C’est une installation qui ne passe pas inaperçue sur le campus 2. Sa taille hors norme, déjà : 8,5m de haut par 8,5m au sol. L’originalité du dispositif, aussi, qui s’appuie sur le principe d’une soufflerie aérodynamique. Mais surtout son ambition, à la croisée des arts et des sciences. Rencontre avec Guillaume Cousin, auteur de l’œuvre Soudain Toujours.
Quelle est l’origine de l’œuvre Soudain Toujours ?
J’ai exercé les métiers d’éclairagiste et de scénographe durant près de vingt ans. Dans le spectacle vivant, il faut toujours imaginer et inventer de nouveaux systèmes et de nouveaux décors. C’est sur ce parcours, à la fois de technicien et d’artiste, que j’ai fondé les bases de mon travail de plasticien. L’envie de créer des œuvres en dehors de la scène s’est imposée à moi-même. L’axe principal de mon travail, que je développe depuis 2018, est l’exploration de la réalité. Qu’est-ce que la réalité ? Comment la définit-on ? Y a-t-il une seule ou plusieurs réalités ? Ce qui m’amène à m’interroger sur nos sens — quels sont-ils et qu’y-a-t-il à la marge de nos sens ? — mais aussi sur les apports de la science, et de la physique quantique en particulier.
Pourquoi travailler sur l’air ?
Nous avons un rapport très intime à l’air : nous effectuons environ 20 000 respirations par jour. Et pourtant… nous continuons de considérer que l’air, c’est du vide ! J’ai donc choisi l’air comme média de sculpture, pour mieux le révéler. Révéler l’air, c’est aussi redonner accès à une mémoire collective, universelle et très inconsciente que nous avons toutes et tous — car nous vivons bien toutes et tous, précisément, dans l’air. Soudain Toujours rend visible le mouvement de l’air, ce qui plonge notre cerveau dans un état méditatif et contemplatif — comme on plongerait le regard dans un feu de cheminée ou dans l’écoulement d’un ruisseau.

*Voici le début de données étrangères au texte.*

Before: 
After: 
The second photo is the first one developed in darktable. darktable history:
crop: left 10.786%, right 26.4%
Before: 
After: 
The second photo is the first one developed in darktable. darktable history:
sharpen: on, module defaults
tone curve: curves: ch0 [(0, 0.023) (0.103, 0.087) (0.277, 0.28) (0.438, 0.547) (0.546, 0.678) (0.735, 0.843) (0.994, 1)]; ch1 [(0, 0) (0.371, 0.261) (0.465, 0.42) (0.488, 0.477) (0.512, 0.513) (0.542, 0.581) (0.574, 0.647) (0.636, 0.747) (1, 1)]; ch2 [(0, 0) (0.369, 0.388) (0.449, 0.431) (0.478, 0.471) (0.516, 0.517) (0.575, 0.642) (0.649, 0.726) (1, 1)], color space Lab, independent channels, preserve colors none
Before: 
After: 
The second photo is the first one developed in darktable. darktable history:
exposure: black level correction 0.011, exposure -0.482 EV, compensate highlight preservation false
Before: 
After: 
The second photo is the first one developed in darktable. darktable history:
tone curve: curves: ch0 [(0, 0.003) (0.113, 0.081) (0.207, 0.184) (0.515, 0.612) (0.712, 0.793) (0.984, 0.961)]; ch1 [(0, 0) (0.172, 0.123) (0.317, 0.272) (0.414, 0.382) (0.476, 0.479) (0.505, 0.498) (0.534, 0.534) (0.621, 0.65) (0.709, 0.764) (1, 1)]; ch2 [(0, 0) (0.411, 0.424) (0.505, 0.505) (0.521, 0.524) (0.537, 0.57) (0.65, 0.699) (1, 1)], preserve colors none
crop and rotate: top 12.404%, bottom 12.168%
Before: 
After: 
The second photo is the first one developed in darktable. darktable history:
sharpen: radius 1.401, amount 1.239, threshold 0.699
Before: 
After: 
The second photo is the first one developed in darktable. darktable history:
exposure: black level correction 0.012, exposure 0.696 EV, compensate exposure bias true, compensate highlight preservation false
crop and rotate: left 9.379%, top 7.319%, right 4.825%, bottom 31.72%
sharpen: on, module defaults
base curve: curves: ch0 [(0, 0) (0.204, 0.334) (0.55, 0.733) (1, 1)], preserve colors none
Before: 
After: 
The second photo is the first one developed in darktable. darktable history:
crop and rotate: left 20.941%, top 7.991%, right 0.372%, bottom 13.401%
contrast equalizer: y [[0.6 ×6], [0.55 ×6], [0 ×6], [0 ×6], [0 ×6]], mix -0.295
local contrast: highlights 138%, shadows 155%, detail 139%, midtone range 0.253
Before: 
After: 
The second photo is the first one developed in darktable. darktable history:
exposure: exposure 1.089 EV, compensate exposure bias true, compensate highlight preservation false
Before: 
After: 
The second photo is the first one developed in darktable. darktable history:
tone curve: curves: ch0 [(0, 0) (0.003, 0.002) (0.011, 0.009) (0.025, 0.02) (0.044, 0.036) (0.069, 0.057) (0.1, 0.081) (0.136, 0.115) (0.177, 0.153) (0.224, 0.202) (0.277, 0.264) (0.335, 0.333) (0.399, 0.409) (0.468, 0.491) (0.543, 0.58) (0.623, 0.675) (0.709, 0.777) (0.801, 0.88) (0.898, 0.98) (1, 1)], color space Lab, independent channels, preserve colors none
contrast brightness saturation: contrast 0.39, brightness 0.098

Vous parliez de physique quantique.
Oui, la physique quantique me passionne particulièrement ! Les particules quantiques sont le composant d’absolument TOUTE matière, y compris celle qui nous constitue dans notre intimité… mais dans des règles et à des échelles qui nous échappent. Soudain Toujours révèle cette relation intime et inconsciente à la matière invisible.
Soudain Toujours propose donc une synthèse de deux disciplines ?
Soudain Toujours est une œuvre alliant art et science. D’un point de vue ingénierie, un travail a été mené sur la physique et la mécanique des fluides aux côtés de Sylvain Aguinaga du Centre scientifique et technique du bâtiment de Nantes, pour construire une soufflerie digne d’une soufflerie aérodynamique industrielle et ainsi créer un mouvement d’air tel une partition de nuages. Ce mouvement d’air, c’est l’histoire du Big Bang : il illustre l’entropie de notre univers, c’est-à-dire le désordre croissant et irréversible de la matière. Les scientifiques, faute de temps, parlent peu de l’aspect poétique et philosophique de leurs recherches — or le point de vue de découvreur est un point de vue d’artiste. Cette œuvre, installée sur le campus 2 à l’occasion de la Fête de la science 2023, est donc l’occasion de parler de la relation entre artistes et scientifiques. Les apports sont mutuels et fructueux : chacun apporte sa pierre pour trouver de nouvelles pistes de réflexion et rendre le savoir accessible au plus grand nombre.